In Mint State the 1917-D would be expected to have a fairly small supply. It was, after all, the second year of the Mercury dime and it was released in Denver where there were not many dime collectors. This raises the suspicion that the 1917-D was not saved by the roll or bag.

In MS-60 the 1917-D is $120, which is a relatively average price for an earlier branch mint date. In fact, that price is actually down from $125 in the late 1990s. In MS-65, the 1917-D is $1,100, which again, is fairly average. That too is down from the late 1990s when it was at $1,825. That is really a significant decline.

A legitimate question is whether the 1917-D is really available in a grade like MS-65. If we check totals at Professional Coin Grading Service, we find that they have seen just 10 examples in MS-65 or better and 31 in MS-65 or better with full split bands.
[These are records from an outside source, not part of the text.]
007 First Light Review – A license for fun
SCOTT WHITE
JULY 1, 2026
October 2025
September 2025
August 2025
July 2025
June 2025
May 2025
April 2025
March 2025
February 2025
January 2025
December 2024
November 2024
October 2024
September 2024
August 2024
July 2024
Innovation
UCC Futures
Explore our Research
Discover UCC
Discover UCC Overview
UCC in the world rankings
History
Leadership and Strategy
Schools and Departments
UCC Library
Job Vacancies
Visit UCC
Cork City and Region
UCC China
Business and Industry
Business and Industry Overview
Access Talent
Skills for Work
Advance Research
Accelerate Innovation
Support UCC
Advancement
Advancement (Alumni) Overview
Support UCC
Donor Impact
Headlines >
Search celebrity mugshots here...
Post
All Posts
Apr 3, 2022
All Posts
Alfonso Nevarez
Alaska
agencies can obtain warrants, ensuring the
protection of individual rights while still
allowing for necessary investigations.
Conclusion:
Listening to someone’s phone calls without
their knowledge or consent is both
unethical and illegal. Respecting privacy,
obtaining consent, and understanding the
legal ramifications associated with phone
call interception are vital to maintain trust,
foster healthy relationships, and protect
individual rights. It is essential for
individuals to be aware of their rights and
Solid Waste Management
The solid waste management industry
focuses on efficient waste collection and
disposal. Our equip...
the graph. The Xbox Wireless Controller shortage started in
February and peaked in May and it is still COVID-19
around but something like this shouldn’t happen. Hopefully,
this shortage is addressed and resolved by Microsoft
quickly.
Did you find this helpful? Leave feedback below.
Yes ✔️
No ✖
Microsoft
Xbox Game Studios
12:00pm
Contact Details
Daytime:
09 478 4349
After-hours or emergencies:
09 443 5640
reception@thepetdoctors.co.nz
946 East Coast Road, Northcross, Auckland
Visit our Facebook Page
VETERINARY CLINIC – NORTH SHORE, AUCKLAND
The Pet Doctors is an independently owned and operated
By comparison, PCGS has seen 55 examples of the 1916-D in MS-65 with or without full split bands, and it is $26,500 in MS-65 and $48,500 in MS-65 with full split bands. At Numismatic Guaranty Corporation, they have seen fewer than 20 examples of the 1917-D in MS-65 and in MS-65 with full split bands, while the 1916-D total is well into the 30s in assorted grades of MS-65 and up.

Clearly the 1917-D is not in a league with the 1916-D in terms of demand as the 1916-D has higher than normal demand. However, the 1917-D is also not in the same league in terms of price and that is a little surprising because as is seen at both of the major grading services, the 1917-D is actually tougher than the far more famous 1916-D.

The 1917-D may not be in the same class as the 1916-D, but the grading service numbers give us solid reason to think that at today’s prices a 1917-D might be a very good deal.